Ça sent l’hiver ! Rien de mieux que ces plats uniques enracinés et conviviaux comme la bouillabaisse, dont la meilleure est celle de Martigues selon Charles Maurras (on trouve en ce moment de la barbue, de la sole, tout ce qu’il y a de plus noble), la garbure si chère à Kléber Haedens, la fondue savoyarde (gruyère de montagne, beaufort, abondance) ou mieux la fondue fribourgeoise (vacherin fribourgeois uniquement). La fondue moitié-moitié à ma préférence (gruyère valaisan, vacherin fribourgeois cuits dans du vin blanc avec des échalotes hachées et du poivre du moulin) mais la fondue vigneronne, plus digeste que la fondue bourguignonne mérite bien qu’on la teste. On peut la réaliser avec des cubes de bœuf, poire, filet, entrecôte, bavette, à la rigueur rumsteck s’il est bien maturé, que l’on cuit dans un caquelon rempli de vin rouge aux épices. Ou avec des morceaux de viandes blanches, filets de poulet, de dinde, noix de veau que l’on plongera à sa façon dans un bain de vin blanc aromatisé bouillant. Le tout sera accompagné de frites que Brillat-Savarin appréciait tout particulièrement et de salade méli-mélo.  

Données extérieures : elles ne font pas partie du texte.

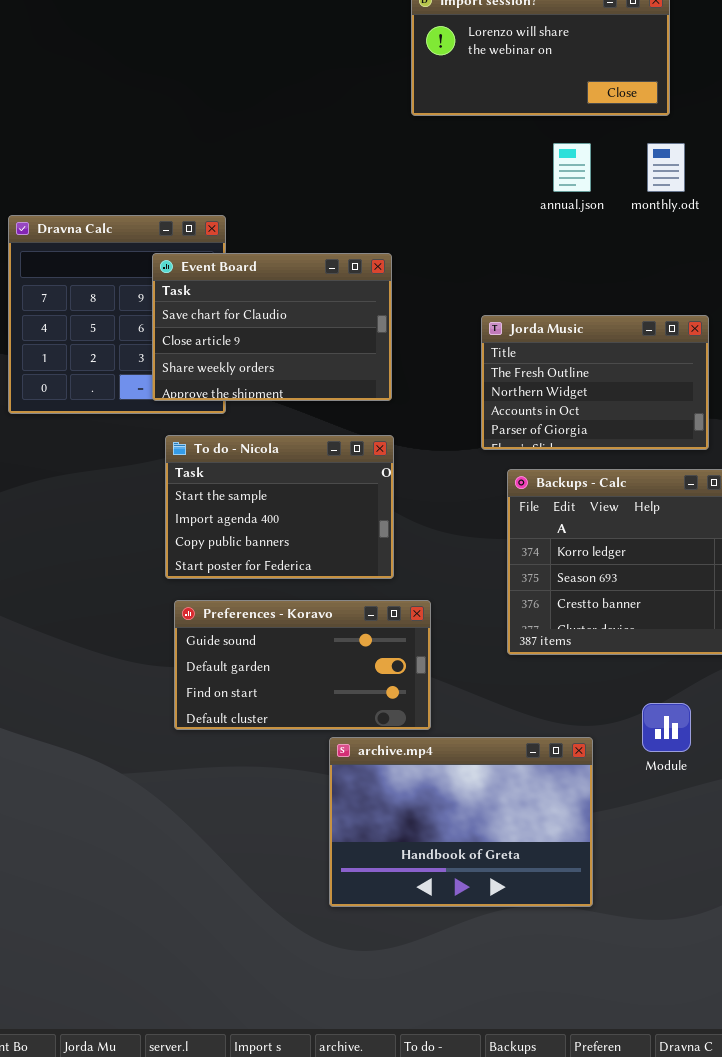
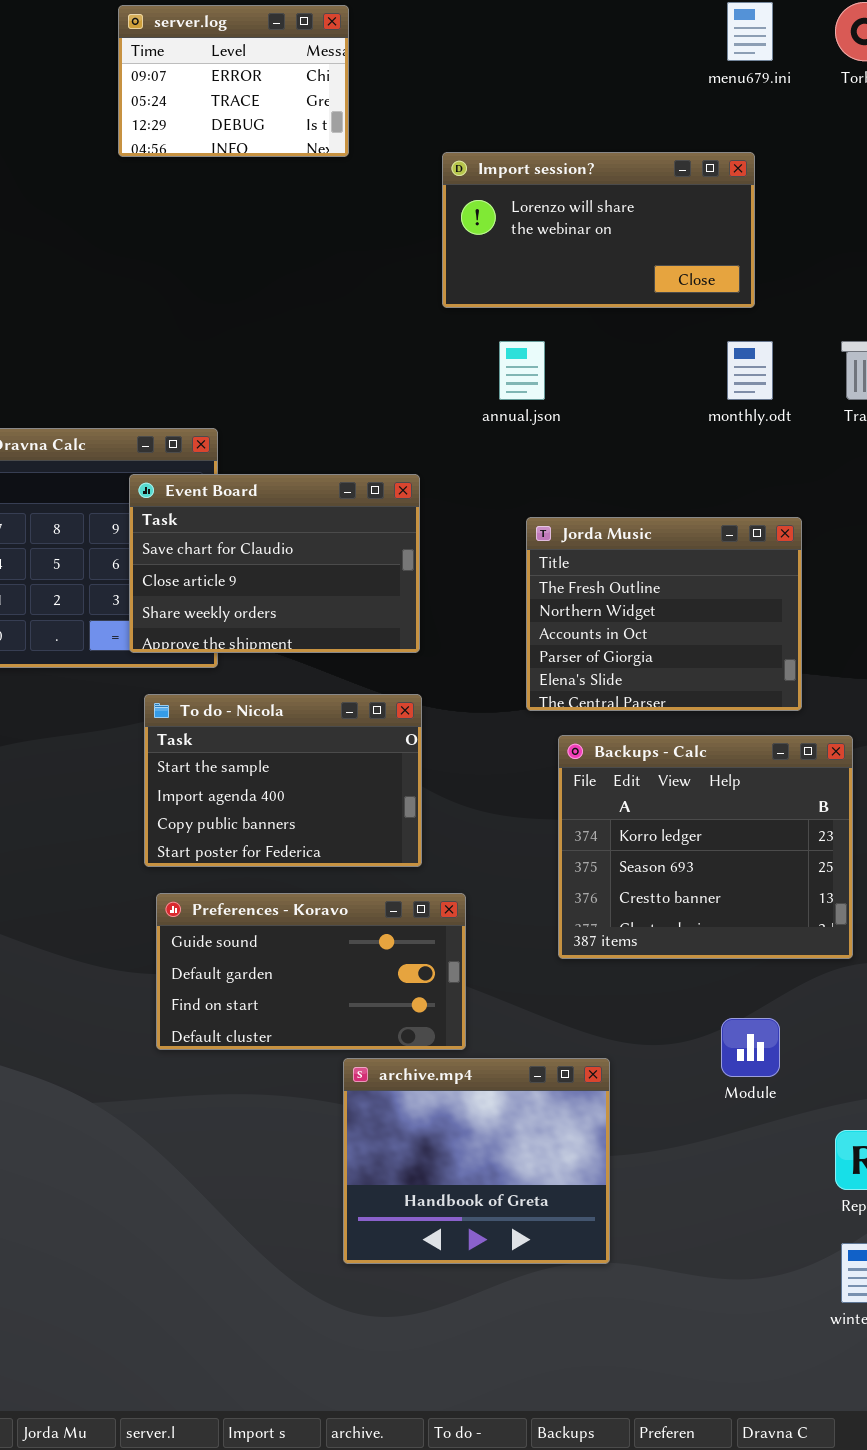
annual.json: [553,143,591,192] -> [499,341,545,400], moved
Jorda Music: [481,315,709,450] -> [526,517,802,711], resized
archive.mp4: [329,737,593,907] -> [343,1058,610,1264], resized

La tartiflette se réalise avec un fromage de saison agréable, doré, crémeux et doux, le reblochon. Cette spécialité savoyarde doit son nom à une astuce de paysans pratiquant la « rebloche » ou deuxième traite (du verbe reblocher). Jadis, les paysans rétribuaient leur propriétaire sur laquantité de lait produite en une journée. Au moment du contrôle, le fermier pratiquait une traite incomplète pour payer moins de location. Dès le départ du contrôleur, il procédait à une seconde traite. Le lait ainsi obtenu était peu abondant mais très riche en crème, idéal pour fabriquer quelques petits fromages. La tartiflette plait aux hommes et aux enfants ; c’est bien gras, y’a des patates, du fromage fondu et du lard, de l’oignon et du vin blanc, ça ne coûte pas gros, raisons pour lesquelles les mamans et les maîtresses de maison qui cuisinent encore les présentent à la table sans remords. Je pense qu’avec ça, not’ compte est bon et qu’un fromage ou un dessert seraient superflus ! Philosophons un peu comme écrivait Victor Hugo, ça fait digérer.